We start by showing that if $a\sim U(Z_p^*)$ and $b\sim U(Z_p)$ then for all $k_1\neq k_2\in \mathbb{Z}_p$, $(ak_1+b,ak_2+b)$ is uniformly distributed over $\{(x,y)\in\mathbb{Z}_p^2| x\neq y\}$ (i.e. $h(k_1)$ and $h(k_2)$ are jointly uniform over pairs with different entries, where the randomness is over the choice of $h$). This is immediate from the fact that for all $(c_1,c_2)\in\mathbb{Z}_p^2$ with $c_1\neq c_2$, the following system of linear equations:

$ \begin{align*} & ak_1+b=c_1 \\ & ak_2+b=c_2 \end{align*} $

has a unique solution over the variables $(a,b)\in Z_p^*\times\mathbb{Z}_p$. Subtracting the second equation from the first yields $a(k_1-k_2)=c_1-c_2$, since $k_1-k_2$ is nonzero we can multiply both sides by its inverse and obtain $a=(k_1-k_2)^{-1}(c_1-c_2)$. If $c_1\neq c_2$, then this is a nonzero solution for $a$, and we can extract $b$ from any of the two equations. Thus, for each pair $(c_1,c_2)$ with $c_1\neq c_2$ there are unique $(a,b)\in Z_p^*\times\mathbb{Z}_p$ such that $\big(h_{a,b}(k_1),h_{a,b}(k_2)\big)=(c_1,c_2)$. This settles your first question.

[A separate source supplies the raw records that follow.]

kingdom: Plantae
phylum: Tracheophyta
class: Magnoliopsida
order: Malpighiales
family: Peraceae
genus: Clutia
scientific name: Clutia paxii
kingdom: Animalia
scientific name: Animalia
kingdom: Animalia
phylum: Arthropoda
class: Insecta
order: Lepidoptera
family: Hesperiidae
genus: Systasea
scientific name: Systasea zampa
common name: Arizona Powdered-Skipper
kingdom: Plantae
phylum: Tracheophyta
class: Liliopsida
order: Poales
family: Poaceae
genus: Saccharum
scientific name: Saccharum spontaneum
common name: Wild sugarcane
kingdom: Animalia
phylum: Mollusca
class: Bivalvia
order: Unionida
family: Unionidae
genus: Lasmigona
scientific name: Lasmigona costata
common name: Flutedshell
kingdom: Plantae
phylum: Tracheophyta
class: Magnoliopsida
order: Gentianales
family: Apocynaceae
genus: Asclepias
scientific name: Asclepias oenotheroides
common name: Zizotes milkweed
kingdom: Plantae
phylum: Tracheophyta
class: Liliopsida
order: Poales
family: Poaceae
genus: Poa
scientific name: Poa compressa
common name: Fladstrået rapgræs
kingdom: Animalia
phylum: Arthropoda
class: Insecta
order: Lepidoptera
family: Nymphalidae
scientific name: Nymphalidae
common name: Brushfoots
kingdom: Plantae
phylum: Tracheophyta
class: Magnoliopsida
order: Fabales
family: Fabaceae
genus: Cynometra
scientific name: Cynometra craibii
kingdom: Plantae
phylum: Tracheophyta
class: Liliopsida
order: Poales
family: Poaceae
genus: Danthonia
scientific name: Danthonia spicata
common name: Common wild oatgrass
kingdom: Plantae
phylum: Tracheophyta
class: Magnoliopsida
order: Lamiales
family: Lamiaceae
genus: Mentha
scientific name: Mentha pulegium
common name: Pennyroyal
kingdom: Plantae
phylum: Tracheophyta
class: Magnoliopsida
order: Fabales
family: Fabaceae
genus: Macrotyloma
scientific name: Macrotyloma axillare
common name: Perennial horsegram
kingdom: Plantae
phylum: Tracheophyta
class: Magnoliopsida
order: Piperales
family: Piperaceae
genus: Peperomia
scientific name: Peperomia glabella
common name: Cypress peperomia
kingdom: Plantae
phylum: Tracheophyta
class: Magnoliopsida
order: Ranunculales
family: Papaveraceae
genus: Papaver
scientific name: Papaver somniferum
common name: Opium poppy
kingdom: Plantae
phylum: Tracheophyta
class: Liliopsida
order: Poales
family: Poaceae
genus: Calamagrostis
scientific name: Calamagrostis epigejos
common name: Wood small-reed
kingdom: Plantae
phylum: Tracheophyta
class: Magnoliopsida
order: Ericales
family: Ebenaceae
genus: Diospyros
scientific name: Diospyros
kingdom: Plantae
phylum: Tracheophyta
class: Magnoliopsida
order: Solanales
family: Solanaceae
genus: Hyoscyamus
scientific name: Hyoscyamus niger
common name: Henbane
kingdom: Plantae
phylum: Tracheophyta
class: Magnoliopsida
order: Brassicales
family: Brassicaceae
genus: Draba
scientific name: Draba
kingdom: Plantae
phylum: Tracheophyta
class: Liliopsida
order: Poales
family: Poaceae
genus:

Now, divide $\mathbb{Z}_p$ into $\lceil p/m\rceil$ buckets, $b_1,...,b_{l=\lceil p/m\rceil}$ as follows: $b_1=\{0,1,...,m-1\}, b_2=\{m,m+1,...,2m-1\}$,...,$b_l=\{m\lfloor p/m\rfloor, m\lceil p/m\rceil+1,...,p-1\}$. Note that each bucket except the last is of size $m$, and no two elements in the same bucket are equivalent modulo $m$. We conclude that the number of different pairs in $\{(x,y)\in\mathbb{Z}_p^2| x\neq y\}$ that are equivalent modulo $m$ is at most $p(\lceil p/m\rceil-1)$, since after choosing the first element, you are left with $\lceil p/m\rceil-1$ elements to choose from (you must pick a different bucket and each bucket provides at most one candidate). Recall that $\big(h_{a,b}(k_1),h_{a,b}(k_2)\big)\sim U(\{(x,y)\in\mathbb{Z}_p^2| x\neq y\})$, so we can finally conclude:

$\Pr\limits_{(a,b)\in\mathbb{Z}_p^*\times\mathbb{Z}_p}\left[h_{a,b}(k_1)=h_{a,b}(k_2)\pmod m\right]=\frac{p(\lceil p/m\rceil-1)}{p(p-1)}\le \frac{1}{m}$

Note that allowing $a$ to take the value $0$ only makes our analysis easier, since now $\big(h(k_1),h(k_2)\big)$ is jointly uniform over $\mathbb{Z}_p^2$, but there is an additionaly probability of $\frac{1}{p}$ that $a=0$ and our hashes will be equivalent modulo $m$, so in this case we will have to settle for an $O(\frac{1}{m})$ bound on the collision probability.